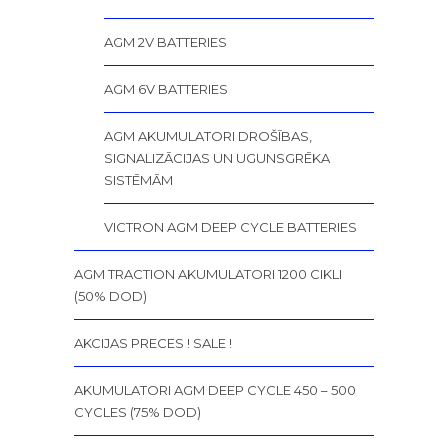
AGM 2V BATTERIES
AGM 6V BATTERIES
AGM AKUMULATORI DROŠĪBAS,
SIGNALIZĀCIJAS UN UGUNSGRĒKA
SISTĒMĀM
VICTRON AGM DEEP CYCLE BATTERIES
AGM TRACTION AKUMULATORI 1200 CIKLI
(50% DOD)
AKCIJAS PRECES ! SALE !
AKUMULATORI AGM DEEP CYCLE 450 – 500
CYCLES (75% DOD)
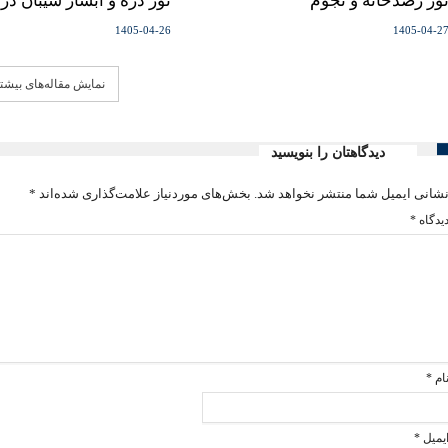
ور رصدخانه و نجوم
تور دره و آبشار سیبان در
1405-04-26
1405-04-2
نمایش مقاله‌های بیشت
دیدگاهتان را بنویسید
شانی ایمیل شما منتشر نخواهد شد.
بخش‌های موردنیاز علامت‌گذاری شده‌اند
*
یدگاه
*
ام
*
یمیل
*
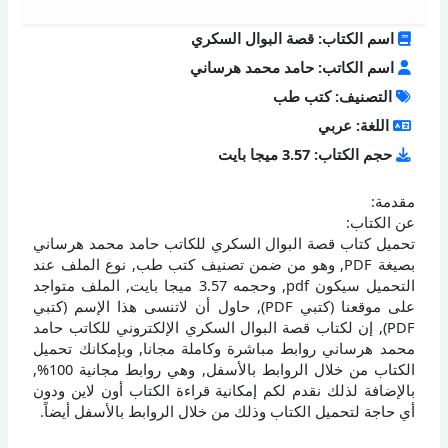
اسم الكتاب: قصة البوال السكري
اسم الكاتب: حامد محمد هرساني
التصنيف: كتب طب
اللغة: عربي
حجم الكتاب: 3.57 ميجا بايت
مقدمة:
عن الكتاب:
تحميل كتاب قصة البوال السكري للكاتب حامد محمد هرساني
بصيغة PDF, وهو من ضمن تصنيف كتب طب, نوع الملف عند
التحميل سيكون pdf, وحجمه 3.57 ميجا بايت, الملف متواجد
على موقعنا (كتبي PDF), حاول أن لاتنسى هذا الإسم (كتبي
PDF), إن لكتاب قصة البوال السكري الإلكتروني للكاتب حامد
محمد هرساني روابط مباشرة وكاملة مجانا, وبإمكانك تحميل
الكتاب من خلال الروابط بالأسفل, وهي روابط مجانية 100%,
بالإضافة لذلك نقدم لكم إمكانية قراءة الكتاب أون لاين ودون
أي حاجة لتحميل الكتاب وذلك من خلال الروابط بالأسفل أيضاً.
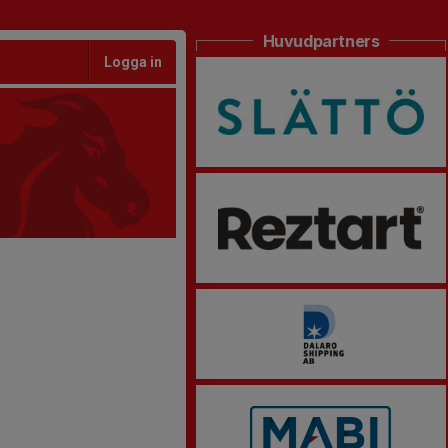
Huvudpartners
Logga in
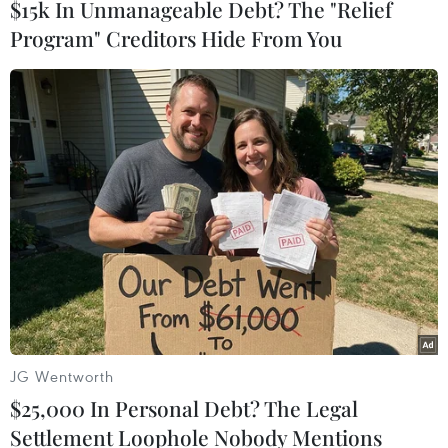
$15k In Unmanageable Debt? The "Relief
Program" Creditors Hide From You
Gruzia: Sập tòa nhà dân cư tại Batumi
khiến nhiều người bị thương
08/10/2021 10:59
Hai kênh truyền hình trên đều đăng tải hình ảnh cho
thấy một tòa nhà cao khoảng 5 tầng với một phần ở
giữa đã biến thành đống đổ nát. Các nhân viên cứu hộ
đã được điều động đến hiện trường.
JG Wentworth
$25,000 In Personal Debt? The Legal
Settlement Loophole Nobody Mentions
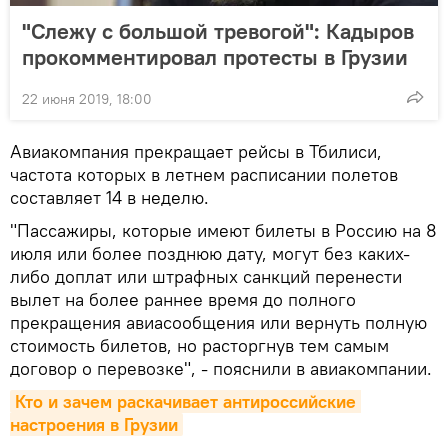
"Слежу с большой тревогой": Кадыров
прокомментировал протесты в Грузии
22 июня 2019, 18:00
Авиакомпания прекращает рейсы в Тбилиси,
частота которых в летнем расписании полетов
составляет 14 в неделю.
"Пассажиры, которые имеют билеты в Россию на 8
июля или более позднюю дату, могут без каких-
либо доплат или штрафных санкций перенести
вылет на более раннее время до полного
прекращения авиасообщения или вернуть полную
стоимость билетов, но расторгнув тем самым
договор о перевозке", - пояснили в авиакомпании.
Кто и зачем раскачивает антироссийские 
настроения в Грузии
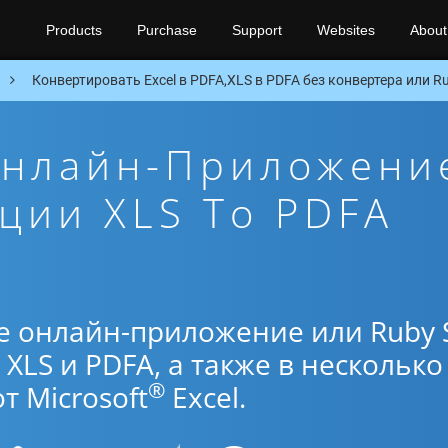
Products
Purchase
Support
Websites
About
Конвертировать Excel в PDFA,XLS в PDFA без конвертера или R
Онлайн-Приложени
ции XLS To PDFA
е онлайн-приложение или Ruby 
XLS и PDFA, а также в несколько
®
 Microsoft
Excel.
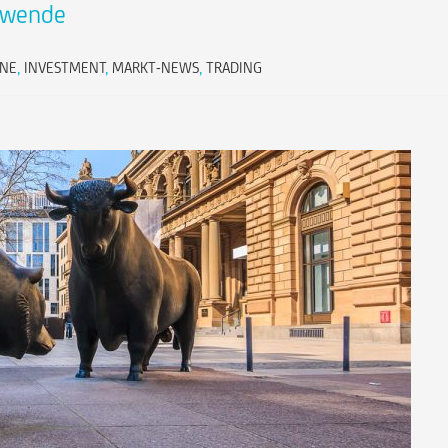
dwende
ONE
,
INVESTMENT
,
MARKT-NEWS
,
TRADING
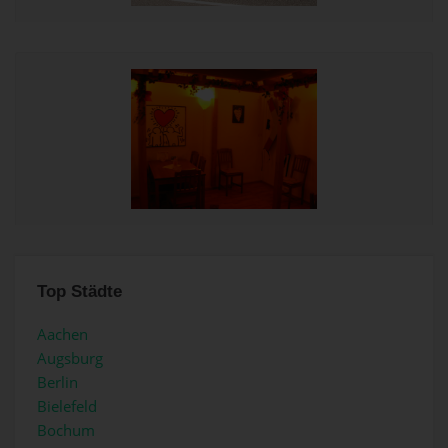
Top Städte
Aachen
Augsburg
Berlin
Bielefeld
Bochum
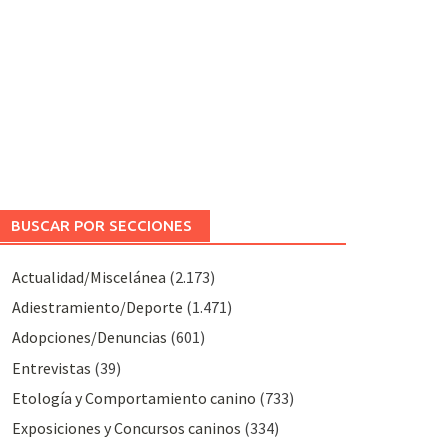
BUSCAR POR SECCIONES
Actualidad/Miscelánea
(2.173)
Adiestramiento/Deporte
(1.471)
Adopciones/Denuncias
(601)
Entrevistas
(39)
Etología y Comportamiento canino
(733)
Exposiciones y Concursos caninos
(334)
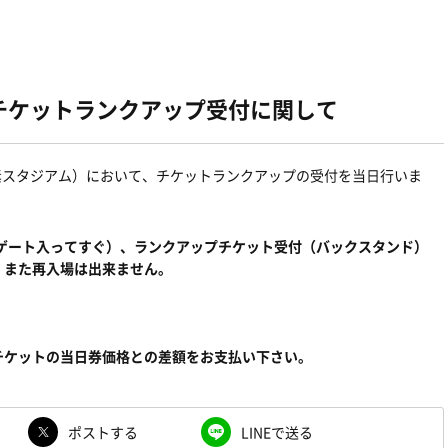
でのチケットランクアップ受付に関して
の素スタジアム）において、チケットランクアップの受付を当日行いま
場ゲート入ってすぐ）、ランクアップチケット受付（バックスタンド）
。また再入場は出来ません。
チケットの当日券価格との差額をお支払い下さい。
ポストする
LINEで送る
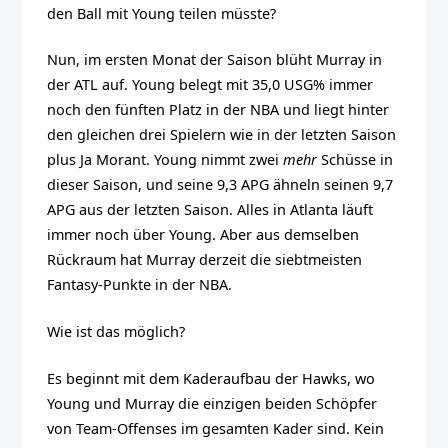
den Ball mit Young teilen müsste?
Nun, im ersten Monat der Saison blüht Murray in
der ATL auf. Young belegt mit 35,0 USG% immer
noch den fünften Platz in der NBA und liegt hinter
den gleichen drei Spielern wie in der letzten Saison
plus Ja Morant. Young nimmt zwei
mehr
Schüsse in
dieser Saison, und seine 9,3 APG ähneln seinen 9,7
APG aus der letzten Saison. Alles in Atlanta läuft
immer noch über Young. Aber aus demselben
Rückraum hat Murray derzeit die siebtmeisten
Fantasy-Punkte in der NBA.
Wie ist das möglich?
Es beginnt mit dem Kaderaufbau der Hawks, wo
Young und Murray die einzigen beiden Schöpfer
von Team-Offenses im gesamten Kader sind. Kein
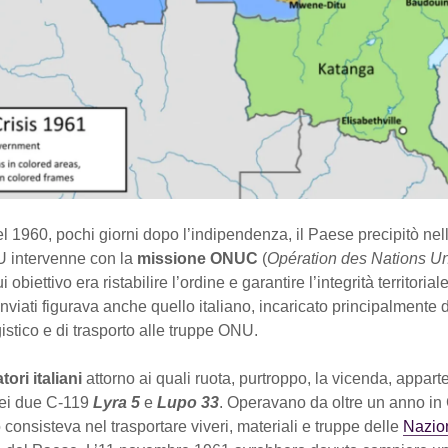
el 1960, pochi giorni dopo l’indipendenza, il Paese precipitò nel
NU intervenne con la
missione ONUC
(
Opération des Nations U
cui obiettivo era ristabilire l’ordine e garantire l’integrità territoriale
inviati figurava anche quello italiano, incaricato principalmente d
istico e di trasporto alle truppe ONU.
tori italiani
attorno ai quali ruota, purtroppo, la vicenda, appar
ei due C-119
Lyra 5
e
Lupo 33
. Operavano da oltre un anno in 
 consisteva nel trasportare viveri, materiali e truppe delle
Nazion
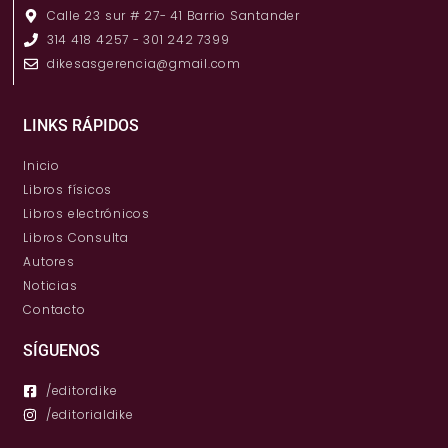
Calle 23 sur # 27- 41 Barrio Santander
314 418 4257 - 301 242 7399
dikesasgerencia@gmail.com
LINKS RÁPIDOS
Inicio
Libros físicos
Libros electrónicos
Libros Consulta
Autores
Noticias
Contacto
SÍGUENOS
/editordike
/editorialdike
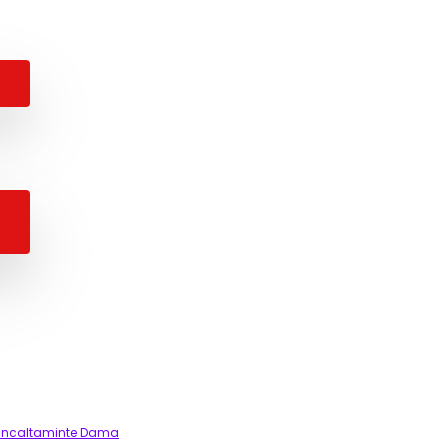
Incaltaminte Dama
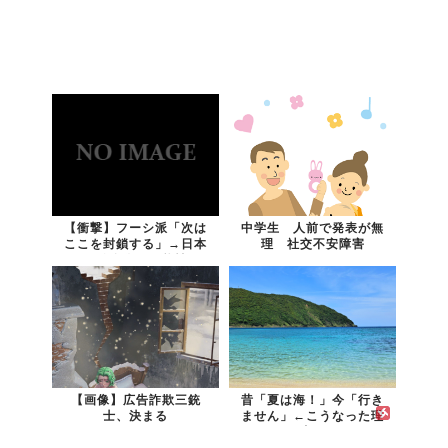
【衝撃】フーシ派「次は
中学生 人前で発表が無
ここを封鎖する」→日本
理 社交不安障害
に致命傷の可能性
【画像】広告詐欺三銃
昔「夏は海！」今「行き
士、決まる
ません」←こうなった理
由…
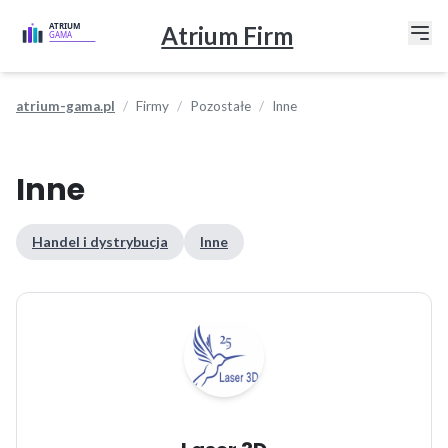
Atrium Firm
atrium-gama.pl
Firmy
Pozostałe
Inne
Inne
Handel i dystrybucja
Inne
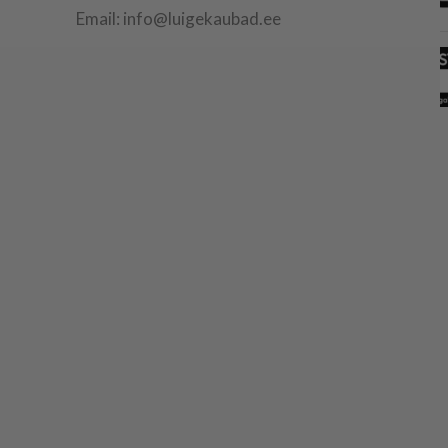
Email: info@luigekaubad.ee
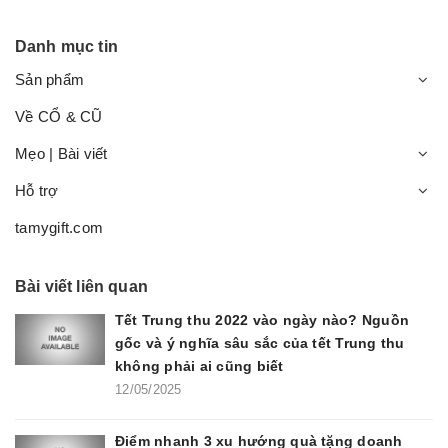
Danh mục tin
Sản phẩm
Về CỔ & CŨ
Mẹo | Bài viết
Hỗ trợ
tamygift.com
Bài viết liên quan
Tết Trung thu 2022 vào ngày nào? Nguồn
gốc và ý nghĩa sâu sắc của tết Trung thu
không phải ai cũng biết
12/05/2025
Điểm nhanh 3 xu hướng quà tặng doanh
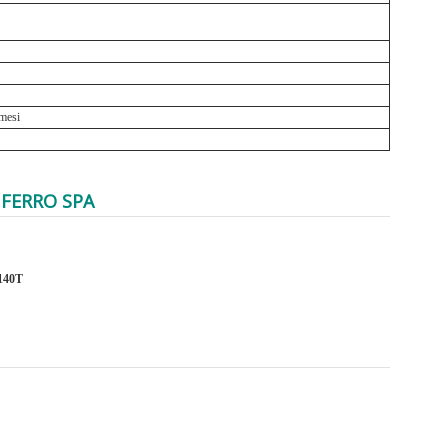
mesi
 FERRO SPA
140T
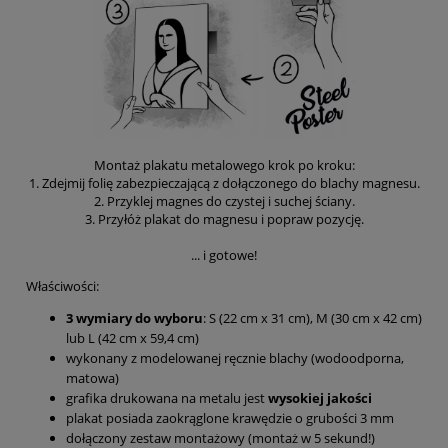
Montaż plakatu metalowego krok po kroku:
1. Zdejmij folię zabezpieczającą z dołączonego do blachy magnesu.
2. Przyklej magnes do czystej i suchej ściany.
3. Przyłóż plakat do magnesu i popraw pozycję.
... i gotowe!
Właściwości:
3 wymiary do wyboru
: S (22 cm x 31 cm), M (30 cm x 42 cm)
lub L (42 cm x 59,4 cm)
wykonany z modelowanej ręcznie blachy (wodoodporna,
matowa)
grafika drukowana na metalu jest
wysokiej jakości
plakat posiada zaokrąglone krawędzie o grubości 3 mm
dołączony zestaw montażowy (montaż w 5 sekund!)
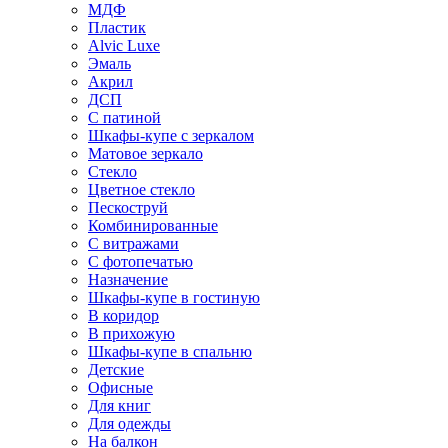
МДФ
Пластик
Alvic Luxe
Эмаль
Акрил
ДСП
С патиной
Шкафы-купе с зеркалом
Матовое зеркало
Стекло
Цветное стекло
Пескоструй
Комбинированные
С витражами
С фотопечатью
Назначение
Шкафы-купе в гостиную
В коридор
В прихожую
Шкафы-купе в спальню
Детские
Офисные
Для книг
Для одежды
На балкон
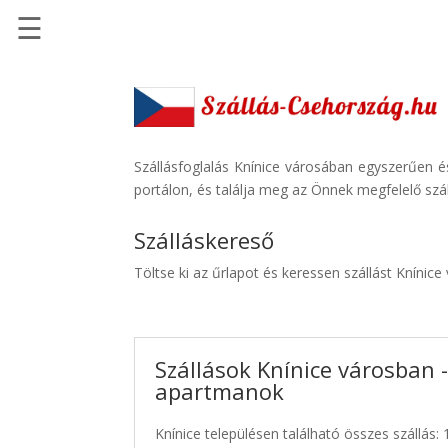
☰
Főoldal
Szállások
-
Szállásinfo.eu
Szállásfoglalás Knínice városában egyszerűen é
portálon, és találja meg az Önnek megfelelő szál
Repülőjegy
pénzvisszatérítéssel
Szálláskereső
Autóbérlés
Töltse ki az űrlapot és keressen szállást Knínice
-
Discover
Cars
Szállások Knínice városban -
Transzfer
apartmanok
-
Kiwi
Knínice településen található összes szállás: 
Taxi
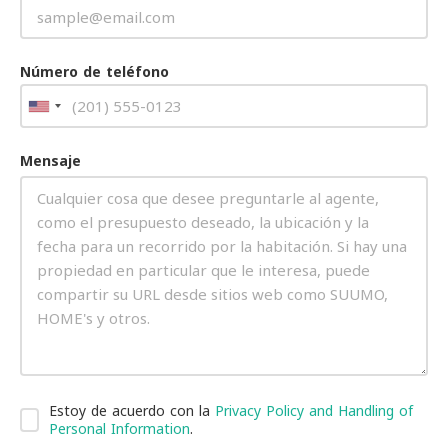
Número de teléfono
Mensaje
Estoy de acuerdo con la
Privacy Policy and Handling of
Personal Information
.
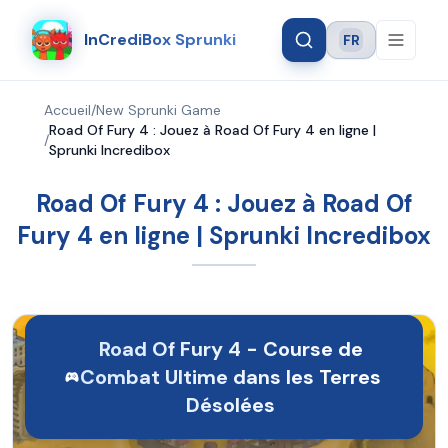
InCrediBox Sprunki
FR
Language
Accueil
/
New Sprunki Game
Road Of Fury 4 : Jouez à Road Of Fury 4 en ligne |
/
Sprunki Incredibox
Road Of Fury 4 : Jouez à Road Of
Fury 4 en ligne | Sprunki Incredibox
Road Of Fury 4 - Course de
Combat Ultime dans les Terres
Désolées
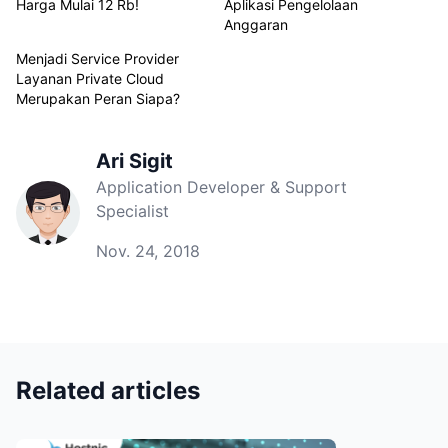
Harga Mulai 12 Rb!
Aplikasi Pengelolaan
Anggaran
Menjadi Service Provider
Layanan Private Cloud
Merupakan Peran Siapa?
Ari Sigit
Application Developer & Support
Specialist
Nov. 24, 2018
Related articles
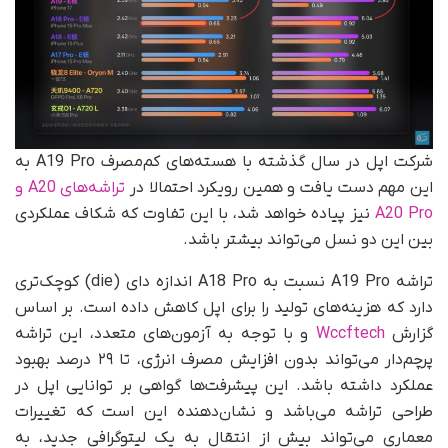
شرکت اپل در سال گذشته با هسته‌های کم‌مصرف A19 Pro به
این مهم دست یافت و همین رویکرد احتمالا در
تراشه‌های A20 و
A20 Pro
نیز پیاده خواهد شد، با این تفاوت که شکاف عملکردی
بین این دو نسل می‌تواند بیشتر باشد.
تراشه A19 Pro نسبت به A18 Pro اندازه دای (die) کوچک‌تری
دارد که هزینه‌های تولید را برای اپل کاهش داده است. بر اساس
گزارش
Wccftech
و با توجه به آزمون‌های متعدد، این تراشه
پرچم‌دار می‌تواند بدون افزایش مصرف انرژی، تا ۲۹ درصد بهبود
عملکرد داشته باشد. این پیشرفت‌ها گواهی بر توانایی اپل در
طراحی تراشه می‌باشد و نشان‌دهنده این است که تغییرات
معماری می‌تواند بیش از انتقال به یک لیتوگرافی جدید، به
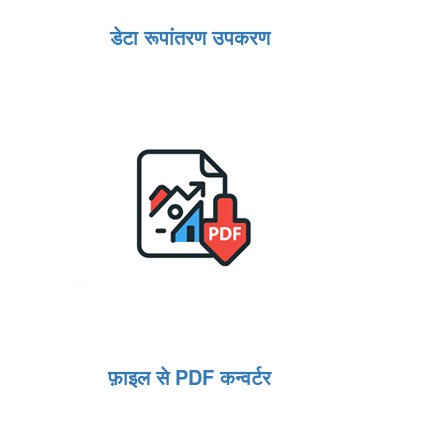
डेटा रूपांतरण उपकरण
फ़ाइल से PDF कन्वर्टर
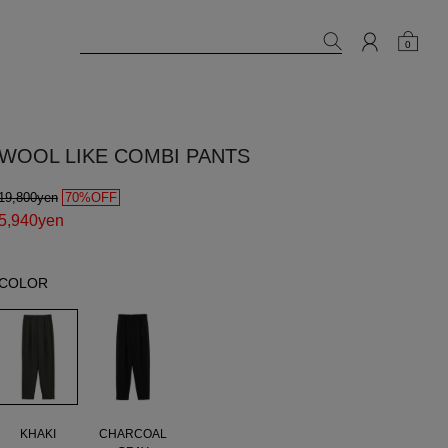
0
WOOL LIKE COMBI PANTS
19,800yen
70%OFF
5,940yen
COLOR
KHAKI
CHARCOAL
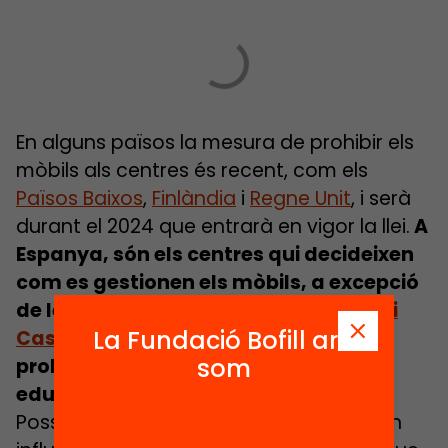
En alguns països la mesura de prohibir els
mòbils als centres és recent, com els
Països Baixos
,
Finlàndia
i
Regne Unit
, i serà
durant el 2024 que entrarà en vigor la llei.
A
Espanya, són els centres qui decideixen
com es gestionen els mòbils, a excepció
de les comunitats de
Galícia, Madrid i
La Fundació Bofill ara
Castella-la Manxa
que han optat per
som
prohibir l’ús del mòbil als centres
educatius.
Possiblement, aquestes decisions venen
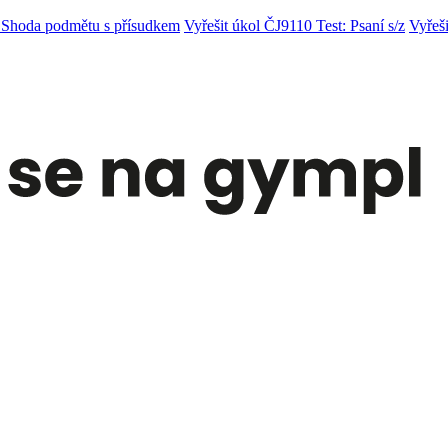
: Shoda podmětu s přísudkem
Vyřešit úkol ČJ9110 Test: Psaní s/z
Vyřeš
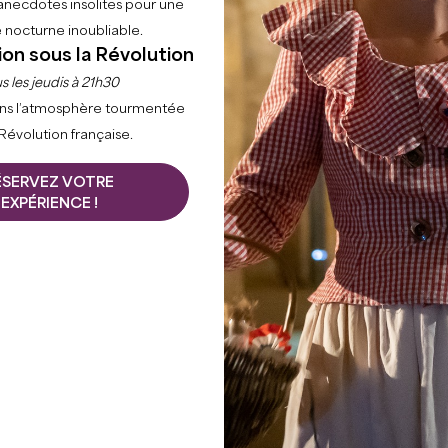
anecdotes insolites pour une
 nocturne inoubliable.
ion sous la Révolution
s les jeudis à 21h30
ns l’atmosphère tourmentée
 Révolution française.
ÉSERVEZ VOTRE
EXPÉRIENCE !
● ● ● ● ● ● ●
* ABOUT THIS EXERCISE
Reproduce the items above verbatim, beginning at the line that contains "podmětu s přísudkem" and ending with the last line of the items. Leave the pictures out.

* ANSWER SPACE
: Shoda podmětu s přísudkem
Vyřešit úkol ČJ9110 Test: Psaní s/z
Vyřeš
anecdotes insolites pour une
 nocturne inoubliable.
ion sous la Révolution
s les jeudis à 21h30
ns l’atmosphère tourmentée
 Révolution française.
ÉSERVEZ VOTRE
EXPÉRIENCE !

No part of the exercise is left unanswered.